(Data records)
****************************************

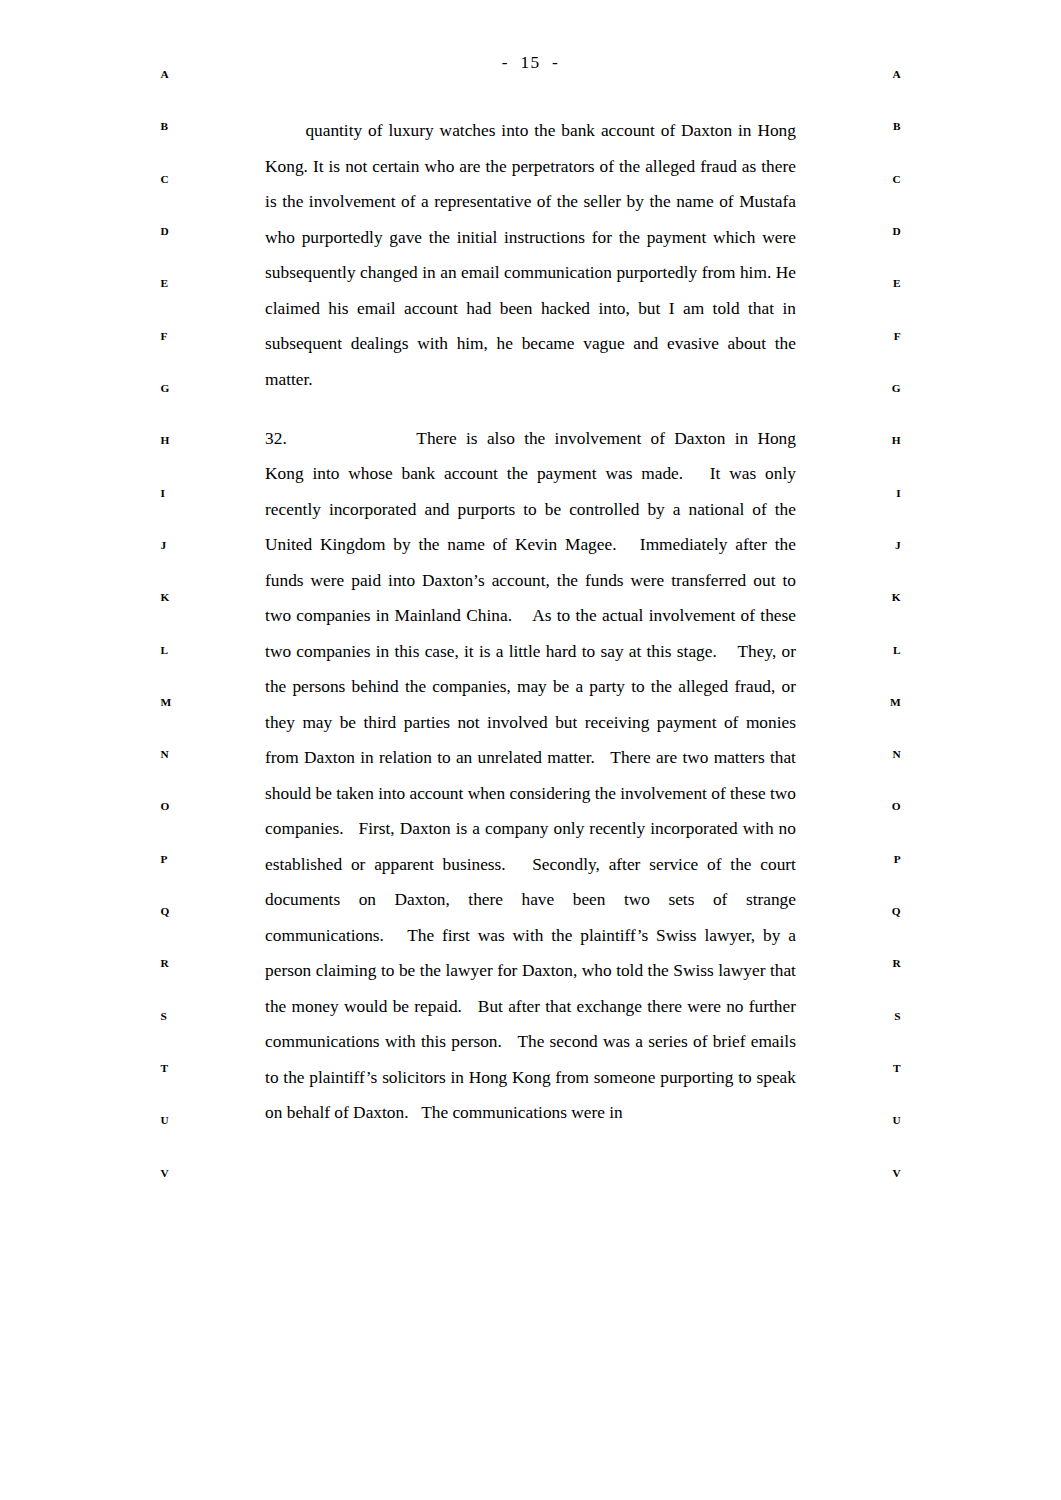ABCDEFGHIJKLMNOPQRSTUV
ABCDEFGHIJKLMNOPQRSTUV
- 15 -
quantity of luxury watches into the bank account of Daxton in Hong Kong. It is not certain who are the perpetrators of the alleged fraud as there is the involvement of a representative of the seller by the name of Mustafa who purportedly gave the initial instructions for the payment which were subsequently changed in an email communication purportedly from him. He claimed his email account had been hacked into, but I am told that in subsequent dealings with him, he became vague and evasive about the matter.
32. There is also the involvement of Daxton in Hong Kong into whose bank account the payment was made. It was only recently incorporated and purports to be controlled by a national of the United Kingdom by the name of Kevin Magee. Immediately after the funds were paid into Daxton’s account, the funds were transferred out to two companies in Mainland China. As to the actual involvement of these two companies in this case, it is a little hard to say at this stage. They, or the persons behind the companies, may be a party to the alleged fraud, or they may be third parties not involved but receiving payment of monies from Daxton in relation to an unrelated matter. There are two matters that should be taken into account when considering the involvement of these two companies. First, Daxton is a company only recently incorporated with no established or apparent business. Secondly, after service of the court documents on Daxton, there have been two sets of strange communications. The first was with the plaintiff’s Swiss lawyer, by a person claiming to be the lawyer for Daxton, who told the Swiss lawyer that the money would be repaid. But after that exchange there were no further communications with this person. The second was a series of brief emails to the plaintiff’s solicitors in Hong Kong from someone purporting to speak on behalf of Daxton. The communications were in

****************************************

We ask that the entries above be copied exactly, with the pictures omitted.

ABCDEFGHIJKLMNOPQRSTUV
ABCDEFGHIJKLMNOPQRSTUV
- 15 -
quantity of luxury watches into the bank account of Daxton in Hong Kong. It is not certain who are the perpetrators of the alleged fraud as there is the involvement of a representative of the seller by the name of Mustafa who purportedly gave the initial instructions for the payment which were subsequently changed in an email communication purportedly from him. He claimed his email account had been hacked into, but I am told that in subsequent dealings with him, he became vague and evasive about the matter.
32. There is also the involvement of Daxton in Hong Kong into whose bank account the payment was made. It was only recently incorporated and purports to be controlled by a national of the United Kingdom by the name of Kevin Magee. Immediately after the funds were paid into Daxton’s account, the funds were transferred out to two companies in Mainland China. As to the actual involvement of these two companies in this case, it is a little hard to say at this stage. They, or the persons behind the companies, may be a party to the alleged fraud, or they may be third parties not involved but receiving payment of monies from Daxton in relation to an unrelated matter. There are two matters that should be taken into account when considering the involvement of these two companies. First, Daxton is a company only recently incorporated with no established or apparent business. Secondly, after service of the court documents on Daxton, there have been two sets of strange communications. The first was with the plaintiff’s Swiss lawyer, by a person claiming to be the lawyer for Daxton, who told the Swiss lawyer that the money would be repaid. But after that exchange there were no further communications with this person. The second was a series of brief emails to the plaintiff’s solicitors in Hong Kong from someone purporting to speak on behalf of Daxton. The communications were in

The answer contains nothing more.